The most important stimulus to the development of highly wrought watercolours, and one of the crucial developments in Victorian watercolour practice, was the introduction in 1834 of zinc white (known as Chinese white). By mixing white with watercolour pigments, artists were able to create opaque colour or ‘bodycolour’ (also known by the French term ‘gouache’), which could be applied more thickly with the brush so that the white of the paper did not shine through. It was especially useful for creating vivid contrasts, stronger colour and more precise rendering of detail and texture.
Bodycolour was avidly seized upon by many artists and became a key ingredient of the labour-intensive style of such painters as William Henry Hunt, Myles Birket Foster and Charles Robertson. However, its use was a matter of heated debate. For purists like Thackeray it represented a corrupting influence. ‘A number of water-colour artists’, he warned in 1846, ‘are now dipping into this dangerous white-pot, and the peculiar charm of their branch of the art is ruined by the use of it. It is as if a guitar-player persisted in performing an oratorio: they are always taxing their powers beyond their strength…’
Ruskin, on the other hand endorsed it wholeheartedly in his widely consulted manual, The elements of drawing (1857), as a useful aid to the faithful transcription of nature: ‘This mixing of white with the pigments, so as to render them opaque, constitutes body-colour drawing as opposed to transparent-colour drawing, and you will, perhaps, have it often said to you that this body-colour is illegitimate. It is just as legitimate as oil-painting, being, so far as handling is concerned, the same process, only without its uncleanliness, its unwholesomeness, or its inconvenience.’

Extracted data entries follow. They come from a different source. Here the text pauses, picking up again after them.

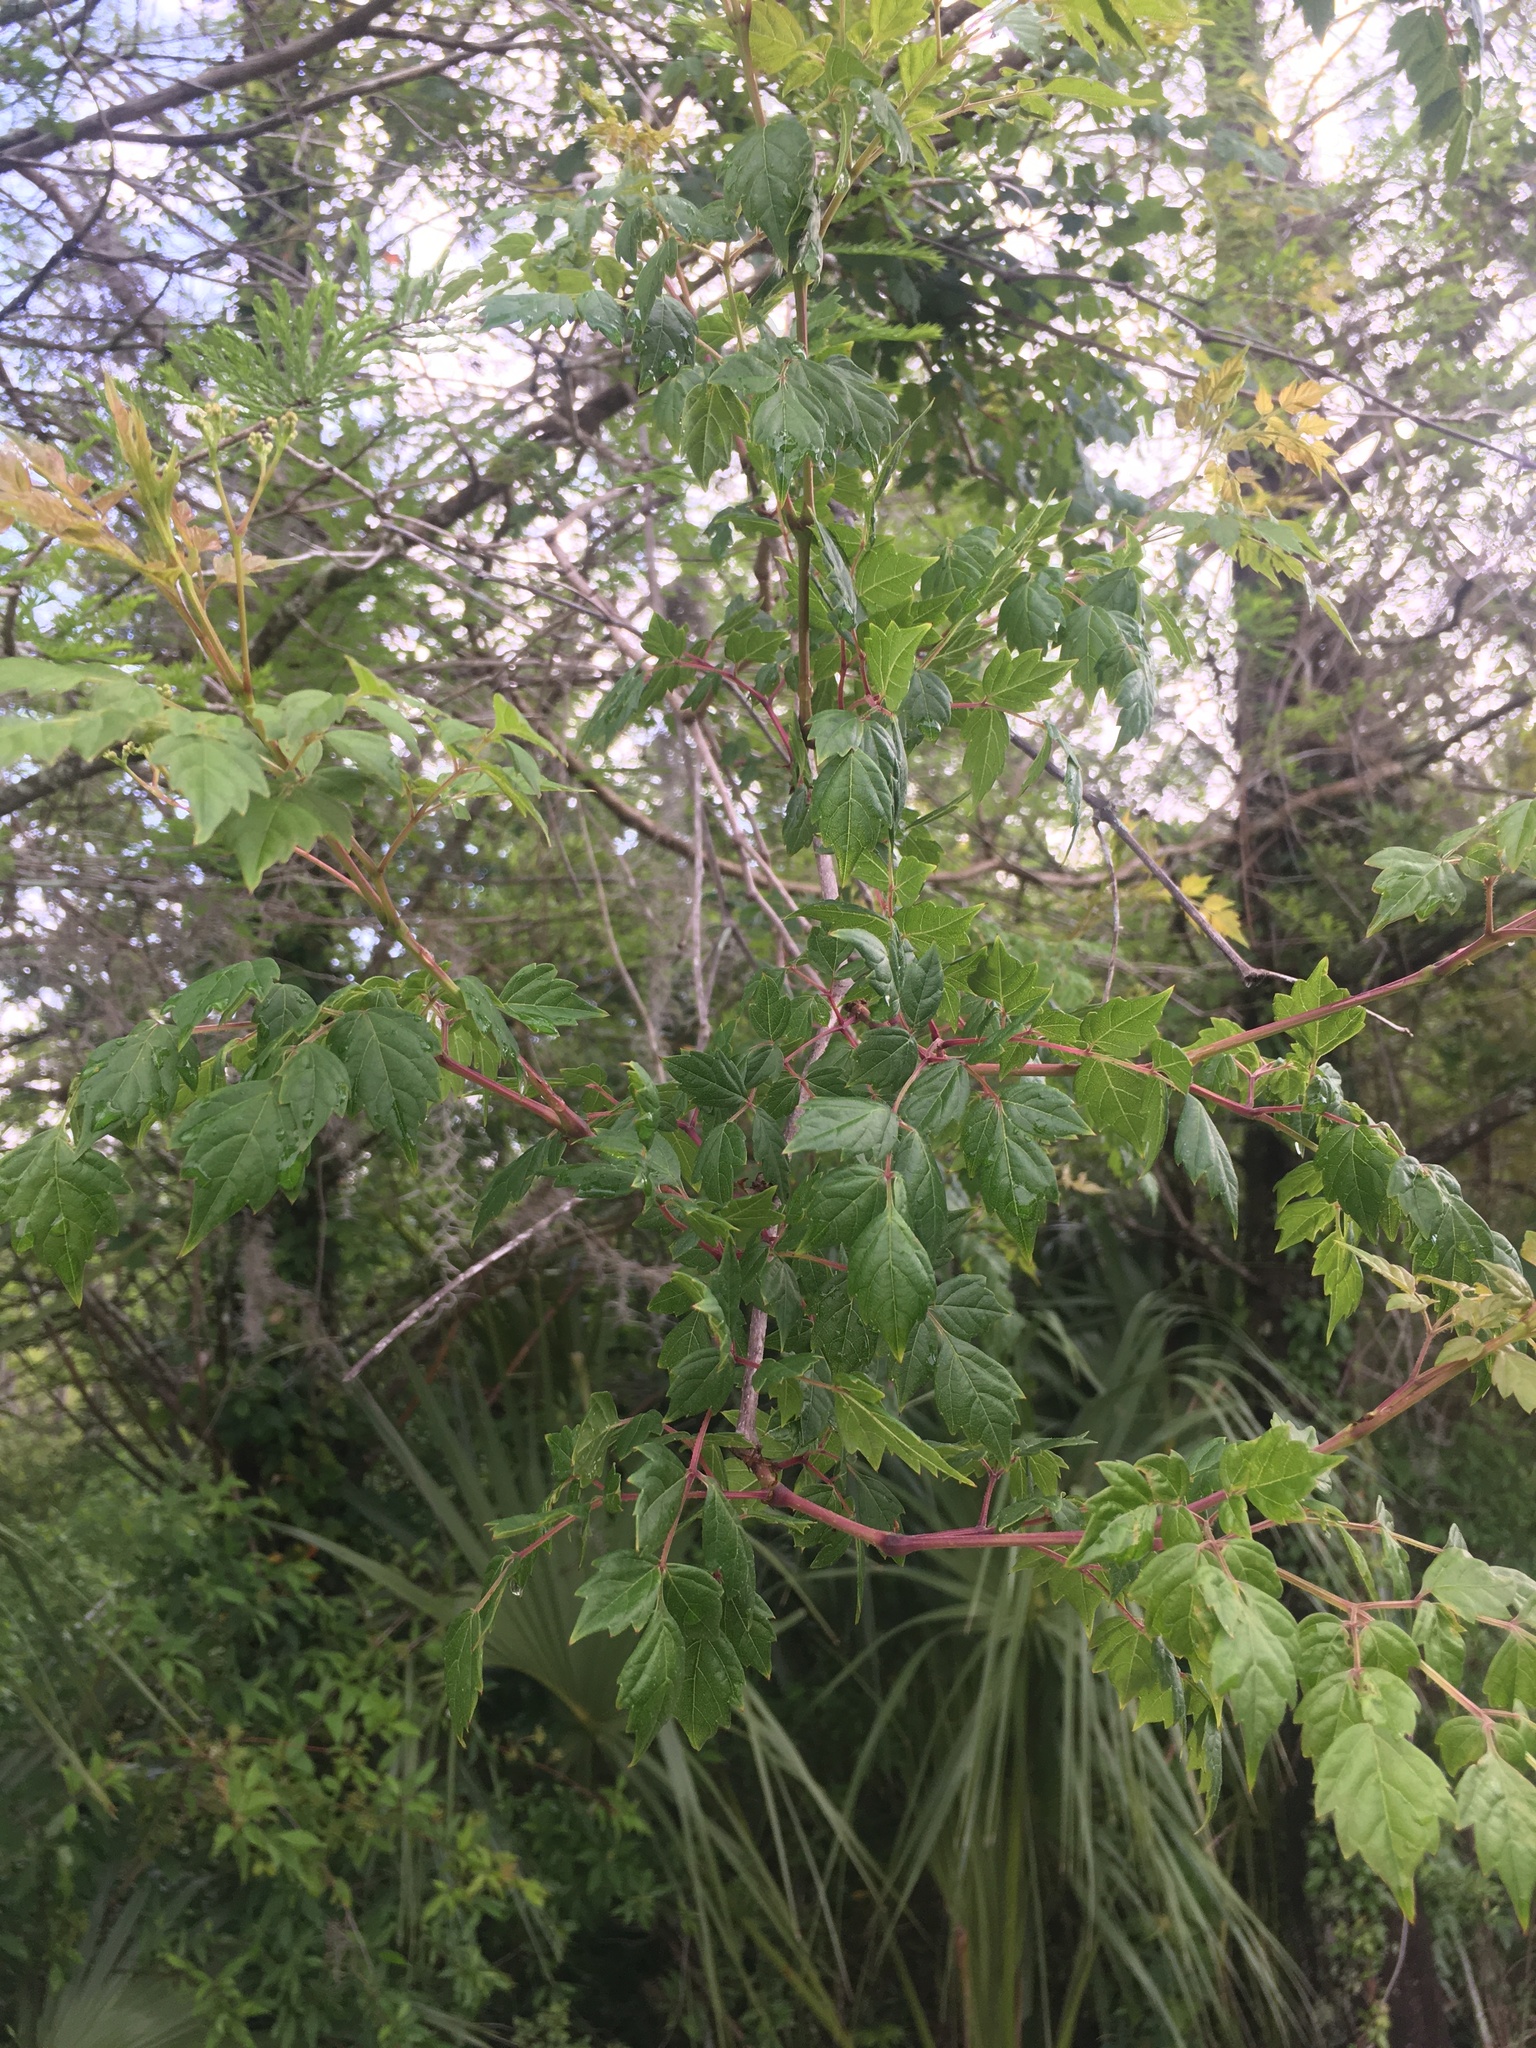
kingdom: Plantae
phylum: Tracheophyta
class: Magnoliopsida
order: Vitales
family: Vitaceae
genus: Nekemias
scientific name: Nekemias arborea
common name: Peppervine
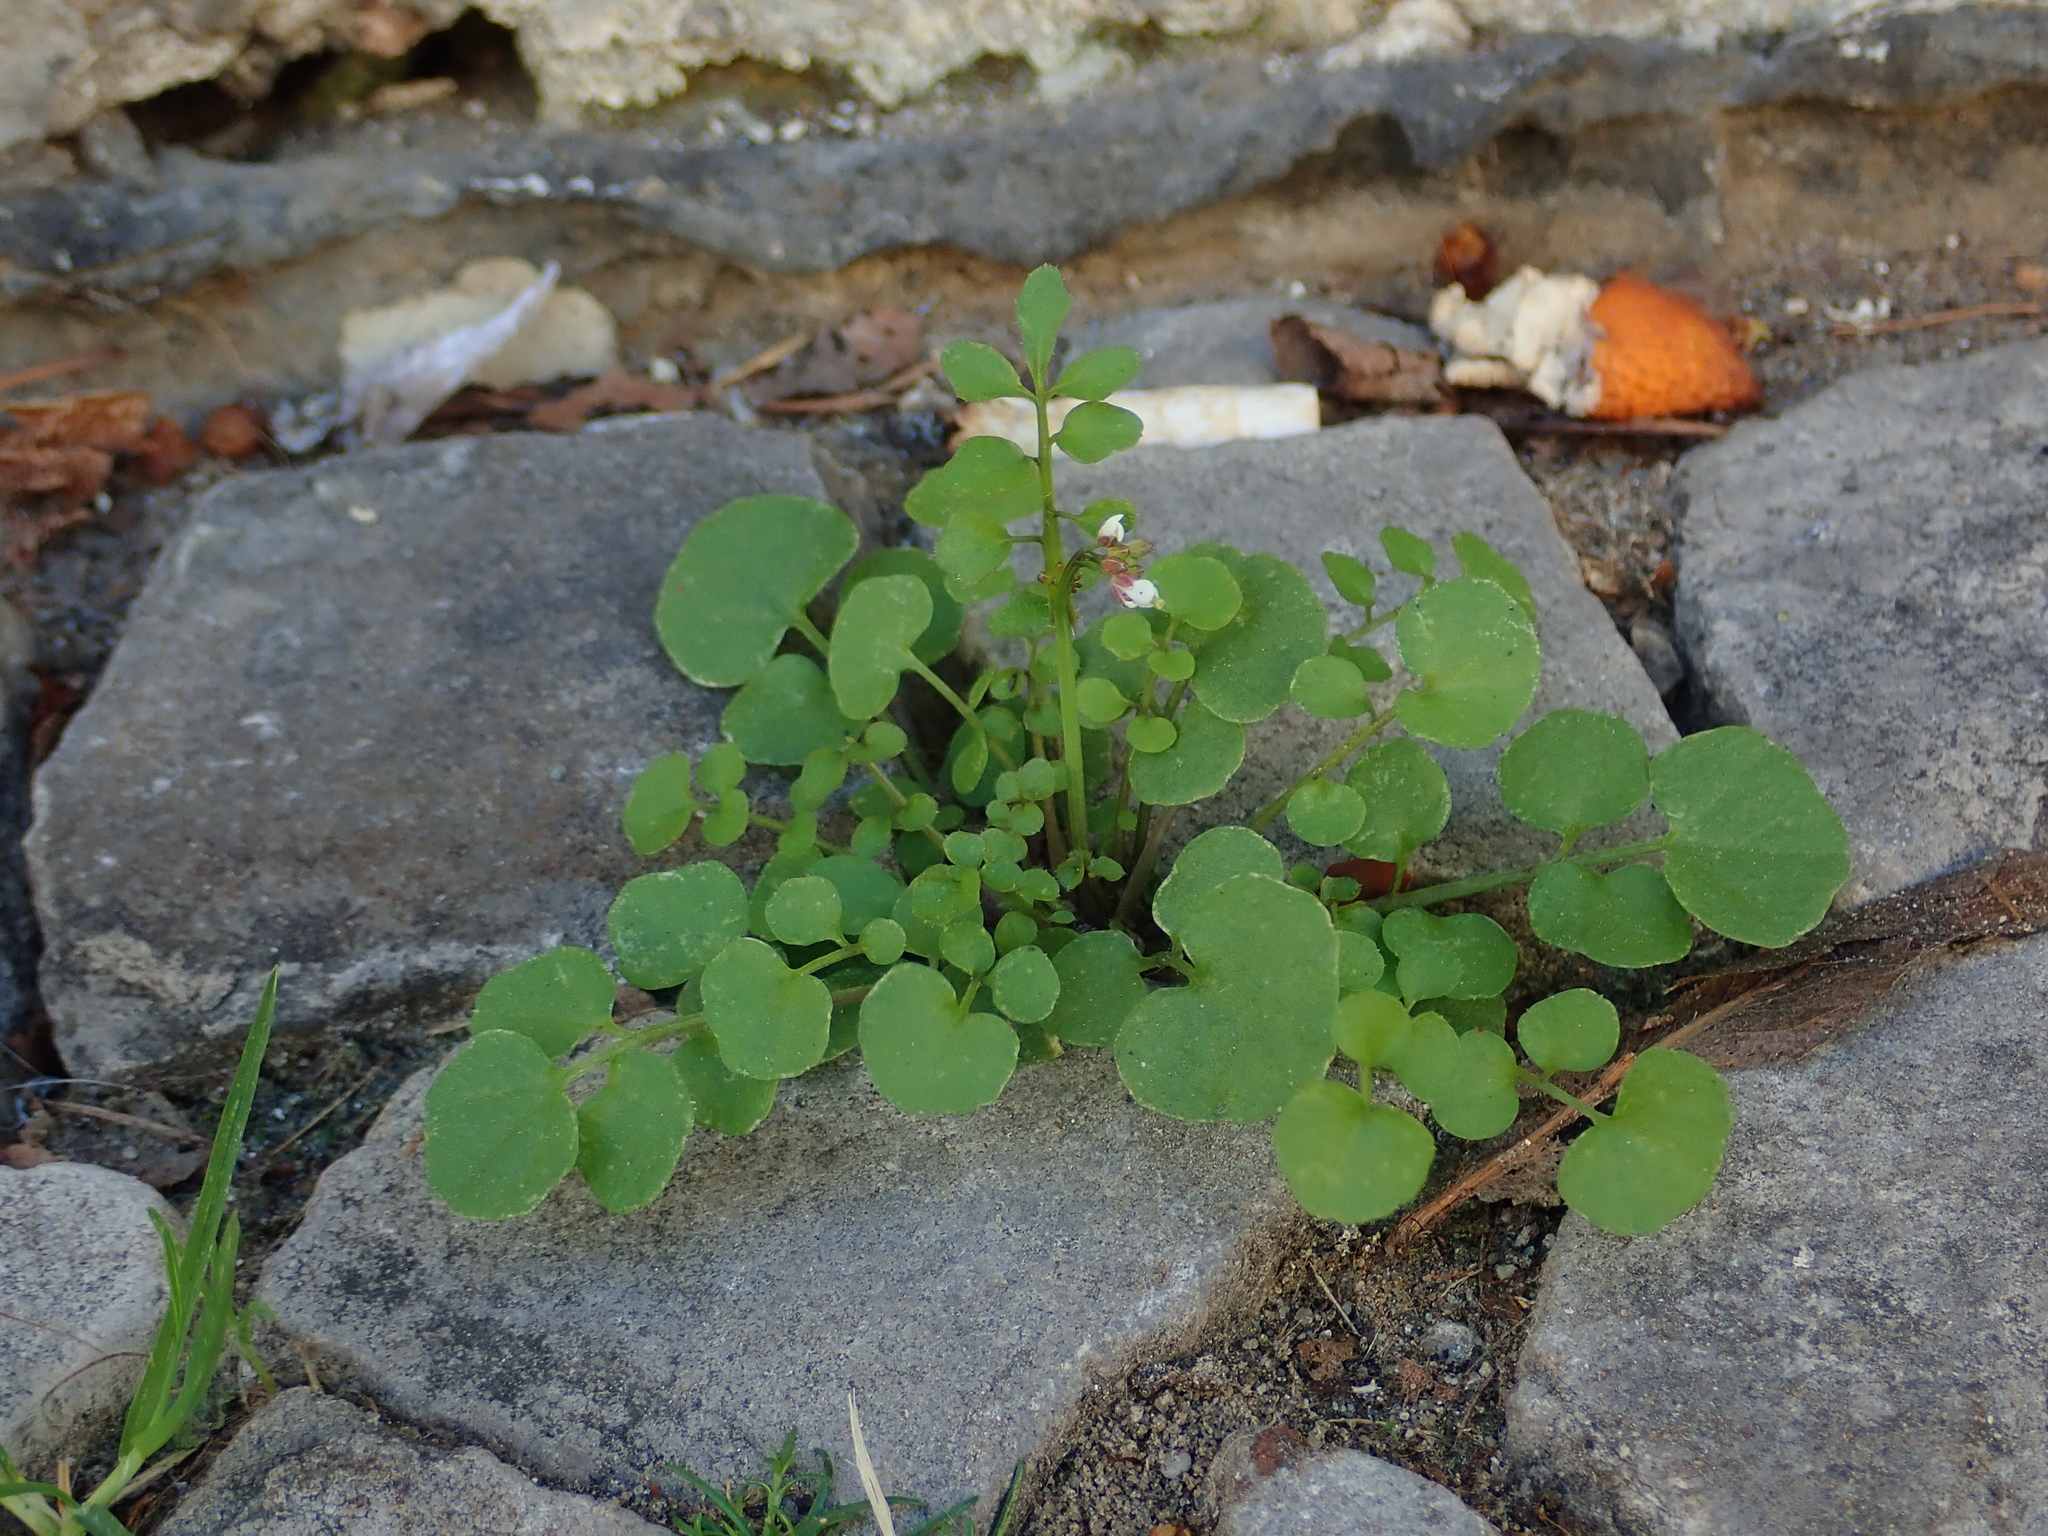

Meanwhile, watercolours began to reach unprecedented dimensions, with many exceeding a metre in length. The Victorian preoccupation with size required artists to prepare their painting supports by stretching and fixing the paper to wooden backing boards. In many cases paper was attached like a canvas to a strainer before the unsightly paper edges were either trimmed away or wrapped behind.
Artists also sought to give their watercolours greater prominence on gallery walls by presenting them behind glass in ornate carved and gilded frames with wide gold mounts, which emphasised the value of the works of art they surrounded and added to their ostentatious appearance (such as Charles Robertson's Bazaar gossip).